# Mossberg 500 - Difficult disassembly



## the_waterwolf (Feb 8, 2013)

Hello,

I recently purchased a Mossberg 500 12 guage from the 1962-1967 era. The gun is in much need of a good cleaning (it doesn't appear to have ever been cleaned).

I am in the process of breaking it down and I cannot for the life of me remove the trigger housing pin so that I can thoroughly clean the action.

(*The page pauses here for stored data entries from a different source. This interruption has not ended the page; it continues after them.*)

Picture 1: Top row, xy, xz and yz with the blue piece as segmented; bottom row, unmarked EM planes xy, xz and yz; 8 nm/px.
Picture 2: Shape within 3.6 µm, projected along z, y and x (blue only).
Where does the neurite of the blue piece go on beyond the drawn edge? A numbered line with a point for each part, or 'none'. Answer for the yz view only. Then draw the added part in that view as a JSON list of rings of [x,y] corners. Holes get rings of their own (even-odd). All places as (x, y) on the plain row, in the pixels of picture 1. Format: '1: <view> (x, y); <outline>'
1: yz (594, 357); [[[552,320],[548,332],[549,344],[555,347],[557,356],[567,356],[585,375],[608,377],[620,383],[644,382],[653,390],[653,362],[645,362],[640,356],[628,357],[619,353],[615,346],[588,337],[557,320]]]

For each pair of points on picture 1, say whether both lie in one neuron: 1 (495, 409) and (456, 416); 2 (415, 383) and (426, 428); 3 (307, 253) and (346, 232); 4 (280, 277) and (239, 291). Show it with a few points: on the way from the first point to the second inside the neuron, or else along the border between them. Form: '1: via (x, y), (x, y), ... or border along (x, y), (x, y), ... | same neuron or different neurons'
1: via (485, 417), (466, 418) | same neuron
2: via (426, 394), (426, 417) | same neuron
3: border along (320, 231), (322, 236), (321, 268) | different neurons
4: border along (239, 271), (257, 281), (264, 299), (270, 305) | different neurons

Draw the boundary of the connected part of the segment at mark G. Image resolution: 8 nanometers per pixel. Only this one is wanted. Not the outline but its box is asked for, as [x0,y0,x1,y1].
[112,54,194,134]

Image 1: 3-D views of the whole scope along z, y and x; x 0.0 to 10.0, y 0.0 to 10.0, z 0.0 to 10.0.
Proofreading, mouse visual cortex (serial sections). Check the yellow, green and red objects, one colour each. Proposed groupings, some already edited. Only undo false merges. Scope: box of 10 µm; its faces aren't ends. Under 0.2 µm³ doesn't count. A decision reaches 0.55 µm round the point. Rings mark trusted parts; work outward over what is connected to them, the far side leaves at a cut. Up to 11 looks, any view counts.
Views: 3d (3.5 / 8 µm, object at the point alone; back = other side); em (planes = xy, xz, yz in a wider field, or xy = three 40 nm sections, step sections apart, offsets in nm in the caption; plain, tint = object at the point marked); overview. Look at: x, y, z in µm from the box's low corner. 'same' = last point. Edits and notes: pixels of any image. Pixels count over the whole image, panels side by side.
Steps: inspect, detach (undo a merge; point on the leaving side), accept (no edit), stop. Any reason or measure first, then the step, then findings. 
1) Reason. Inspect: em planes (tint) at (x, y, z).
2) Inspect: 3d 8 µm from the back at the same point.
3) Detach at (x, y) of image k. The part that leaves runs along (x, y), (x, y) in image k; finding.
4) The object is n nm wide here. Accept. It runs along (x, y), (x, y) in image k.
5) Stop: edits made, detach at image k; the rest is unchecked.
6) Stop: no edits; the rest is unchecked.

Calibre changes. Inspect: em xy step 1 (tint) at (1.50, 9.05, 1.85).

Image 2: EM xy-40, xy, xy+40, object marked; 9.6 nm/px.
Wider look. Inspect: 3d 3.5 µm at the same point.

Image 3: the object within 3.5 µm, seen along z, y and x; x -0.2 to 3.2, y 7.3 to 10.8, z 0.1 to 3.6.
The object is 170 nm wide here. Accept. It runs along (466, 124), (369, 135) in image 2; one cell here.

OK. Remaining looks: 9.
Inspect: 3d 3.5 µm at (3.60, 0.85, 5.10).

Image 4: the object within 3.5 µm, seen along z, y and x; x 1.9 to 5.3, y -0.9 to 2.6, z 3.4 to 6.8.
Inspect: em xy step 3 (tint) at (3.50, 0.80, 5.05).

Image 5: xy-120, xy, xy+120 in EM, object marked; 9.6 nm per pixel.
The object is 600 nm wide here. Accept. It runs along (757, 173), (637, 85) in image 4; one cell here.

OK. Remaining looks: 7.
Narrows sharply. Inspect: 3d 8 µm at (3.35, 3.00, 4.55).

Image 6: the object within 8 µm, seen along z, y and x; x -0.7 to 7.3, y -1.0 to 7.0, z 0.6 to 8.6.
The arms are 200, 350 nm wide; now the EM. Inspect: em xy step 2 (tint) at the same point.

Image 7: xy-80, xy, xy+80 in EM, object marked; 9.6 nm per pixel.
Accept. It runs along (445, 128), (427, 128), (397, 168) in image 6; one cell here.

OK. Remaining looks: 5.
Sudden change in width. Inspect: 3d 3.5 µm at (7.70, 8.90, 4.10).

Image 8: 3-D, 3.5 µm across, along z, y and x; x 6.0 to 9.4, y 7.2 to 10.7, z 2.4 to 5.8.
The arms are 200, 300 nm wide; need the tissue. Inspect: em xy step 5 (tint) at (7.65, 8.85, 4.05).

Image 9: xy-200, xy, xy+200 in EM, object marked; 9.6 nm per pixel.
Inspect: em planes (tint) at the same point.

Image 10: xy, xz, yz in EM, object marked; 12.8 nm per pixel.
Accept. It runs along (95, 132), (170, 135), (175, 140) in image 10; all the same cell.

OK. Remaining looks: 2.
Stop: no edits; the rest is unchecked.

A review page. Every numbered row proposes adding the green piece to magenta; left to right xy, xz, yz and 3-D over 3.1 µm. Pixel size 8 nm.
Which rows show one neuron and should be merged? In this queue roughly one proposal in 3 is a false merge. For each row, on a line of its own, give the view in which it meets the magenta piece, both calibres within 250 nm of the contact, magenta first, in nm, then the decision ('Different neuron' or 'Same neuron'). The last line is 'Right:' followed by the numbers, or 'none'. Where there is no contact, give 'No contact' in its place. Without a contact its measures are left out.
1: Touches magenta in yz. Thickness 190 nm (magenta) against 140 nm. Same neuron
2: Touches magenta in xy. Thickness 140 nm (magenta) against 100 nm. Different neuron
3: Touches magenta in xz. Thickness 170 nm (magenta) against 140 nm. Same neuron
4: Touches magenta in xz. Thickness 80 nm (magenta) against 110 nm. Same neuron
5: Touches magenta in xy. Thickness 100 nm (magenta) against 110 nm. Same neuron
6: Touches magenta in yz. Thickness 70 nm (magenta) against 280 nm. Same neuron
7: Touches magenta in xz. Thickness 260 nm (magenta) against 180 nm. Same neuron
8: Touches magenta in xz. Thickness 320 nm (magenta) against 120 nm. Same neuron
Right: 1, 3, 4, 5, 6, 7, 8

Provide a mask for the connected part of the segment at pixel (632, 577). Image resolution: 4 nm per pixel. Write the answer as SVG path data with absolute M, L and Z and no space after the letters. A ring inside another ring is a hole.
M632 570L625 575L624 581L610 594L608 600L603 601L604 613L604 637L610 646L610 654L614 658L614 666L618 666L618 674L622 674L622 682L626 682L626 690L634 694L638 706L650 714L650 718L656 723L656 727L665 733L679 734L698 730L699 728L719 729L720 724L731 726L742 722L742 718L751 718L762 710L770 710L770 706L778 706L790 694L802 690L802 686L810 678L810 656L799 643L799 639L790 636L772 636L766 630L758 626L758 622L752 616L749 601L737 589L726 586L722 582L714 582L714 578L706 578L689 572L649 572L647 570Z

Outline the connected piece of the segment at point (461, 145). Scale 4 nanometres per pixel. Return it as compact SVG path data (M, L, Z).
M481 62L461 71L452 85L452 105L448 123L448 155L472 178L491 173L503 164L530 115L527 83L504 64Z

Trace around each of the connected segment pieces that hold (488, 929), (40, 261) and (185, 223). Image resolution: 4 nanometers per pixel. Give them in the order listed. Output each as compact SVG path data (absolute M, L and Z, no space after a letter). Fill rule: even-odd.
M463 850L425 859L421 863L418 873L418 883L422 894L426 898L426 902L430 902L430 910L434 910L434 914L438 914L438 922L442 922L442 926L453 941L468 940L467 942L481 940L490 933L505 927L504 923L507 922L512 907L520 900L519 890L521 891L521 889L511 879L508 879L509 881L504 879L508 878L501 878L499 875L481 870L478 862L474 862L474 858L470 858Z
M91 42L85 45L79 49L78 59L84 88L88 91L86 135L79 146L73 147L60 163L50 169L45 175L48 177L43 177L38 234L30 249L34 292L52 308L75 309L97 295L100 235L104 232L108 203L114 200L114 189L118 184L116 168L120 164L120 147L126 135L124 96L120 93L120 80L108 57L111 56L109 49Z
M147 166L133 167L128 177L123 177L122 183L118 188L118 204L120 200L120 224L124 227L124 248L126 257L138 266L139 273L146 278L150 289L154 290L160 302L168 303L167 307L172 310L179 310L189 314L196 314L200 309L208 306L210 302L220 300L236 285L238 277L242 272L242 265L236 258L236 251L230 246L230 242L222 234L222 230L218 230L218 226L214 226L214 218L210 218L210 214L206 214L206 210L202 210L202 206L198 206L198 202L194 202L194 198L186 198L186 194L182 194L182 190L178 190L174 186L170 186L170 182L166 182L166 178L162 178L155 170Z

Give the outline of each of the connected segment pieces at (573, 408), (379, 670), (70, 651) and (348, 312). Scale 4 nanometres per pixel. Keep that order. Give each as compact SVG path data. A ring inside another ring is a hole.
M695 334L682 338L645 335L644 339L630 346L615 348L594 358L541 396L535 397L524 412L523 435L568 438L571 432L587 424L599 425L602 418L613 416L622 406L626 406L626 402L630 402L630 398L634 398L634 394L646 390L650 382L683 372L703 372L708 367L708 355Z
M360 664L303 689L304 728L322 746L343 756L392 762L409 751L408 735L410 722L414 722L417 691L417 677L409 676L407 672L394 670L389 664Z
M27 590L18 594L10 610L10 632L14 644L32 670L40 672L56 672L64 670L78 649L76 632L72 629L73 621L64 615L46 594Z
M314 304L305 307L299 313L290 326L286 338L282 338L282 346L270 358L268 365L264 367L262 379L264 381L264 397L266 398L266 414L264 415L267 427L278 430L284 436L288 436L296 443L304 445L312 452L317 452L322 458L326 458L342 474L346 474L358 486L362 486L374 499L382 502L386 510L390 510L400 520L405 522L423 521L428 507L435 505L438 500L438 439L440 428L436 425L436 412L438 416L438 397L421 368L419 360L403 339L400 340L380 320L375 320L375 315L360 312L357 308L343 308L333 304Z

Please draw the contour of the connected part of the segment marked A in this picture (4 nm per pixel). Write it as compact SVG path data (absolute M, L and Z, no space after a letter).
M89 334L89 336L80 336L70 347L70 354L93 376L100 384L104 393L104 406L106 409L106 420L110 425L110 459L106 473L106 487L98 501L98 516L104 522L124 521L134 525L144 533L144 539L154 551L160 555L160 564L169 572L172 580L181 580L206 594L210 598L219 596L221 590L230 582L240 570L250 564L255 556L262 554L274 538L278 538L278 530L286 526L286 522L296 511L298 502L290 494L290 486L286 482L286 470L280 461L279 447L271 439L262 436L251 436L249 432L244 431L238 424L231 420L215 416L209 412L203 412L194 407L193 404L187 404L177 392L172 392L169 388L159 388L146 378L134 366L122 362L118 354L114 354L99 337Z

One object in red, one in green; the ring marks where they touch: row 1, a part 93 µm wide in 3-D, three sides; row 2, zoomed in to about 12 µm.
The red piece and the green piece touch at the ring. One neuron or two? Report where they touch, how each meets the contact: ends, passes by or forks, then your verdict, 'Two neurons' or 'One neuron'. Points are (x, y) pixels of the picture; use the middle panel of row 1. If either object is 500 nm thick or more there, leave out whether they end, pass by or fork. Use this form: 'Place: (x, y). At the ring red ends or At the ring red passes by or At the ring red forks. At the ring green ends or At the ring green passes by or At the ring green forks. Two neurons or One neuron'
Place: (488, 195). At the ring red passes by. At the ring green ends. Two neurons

Any advice on how to get this thing out?


----------



## the_waterwolf (Feb 8, 2013)

Attached are some photos. Any help is very much appreciated.


----------



## Drm50 (Dec 26, 2014)

Somebody replaced factory pin with a roll pin. You need a roll pin punch to remove it under ideal
conditions. If this pin has been beat on to much the edges will tend to rivet. If it has been hit from
both sides this could be a problem. Give pin a close look to see if this is the case. If it has only been hit from one side, it should be tapped out from opposite side. Pin punches that are tapped into center hole will cause pin to expand diameter adding to the PIA. A standard pin punch can be
used but must be same size as OD of roll pin. The correct punch should fetch it out easily. If correct
pin was in it you could push it out with tip of Bic pen. Be careful you don't damage housing of trigger group when driving pin out. Older models are cast metal housings, new are plastic. This pin
is all that holds trigger group in place. Front is just a lip and pin holds it from moving. As last resort you can use a drill bit just a little larger than hole in pin.
Using hole in pin as pilot hole drill through pin, in drill press. The roll pins are tough spring like steel so use oil when drilling. Sometimes it will go on through with bit. If not it will weaken pin and will come out easier. I have had to take a lot
of them out of pump shot guns of all makes. Guys loose pins and any HDW store
has roll pins. The cheapest and easiest fix but not one I would recommend.


----------



## the_waterwolf (Feb 8, 2013)

Looks like illI be buying a roll pin punch kit in the near future. I'll report back as I progress.


----------



## Dovans (Nov 15, 2011)

I remember taking Roll Pins out of my Cub Cadet... I had to have solid piece of steel underneath to bang those things out. They came out easy once I got the steel lined up right.


----------



## ezbite (May 25, 2006)

Did you get it out? I've have had a few mossberg pumps in my day and I've never seen a roll pin in one, always a solid pin. Who the hell does that? Make sure you rest the receiver on something solid (couple 2x4's) before pounding it out so it's not bouncing around.


----------



## Drm50 (Dec 26, 2014)

Yea, make sure it's supported on both sides of pin- on action. Don't use stock as support or you may Crack it when driving out roll pin.


----------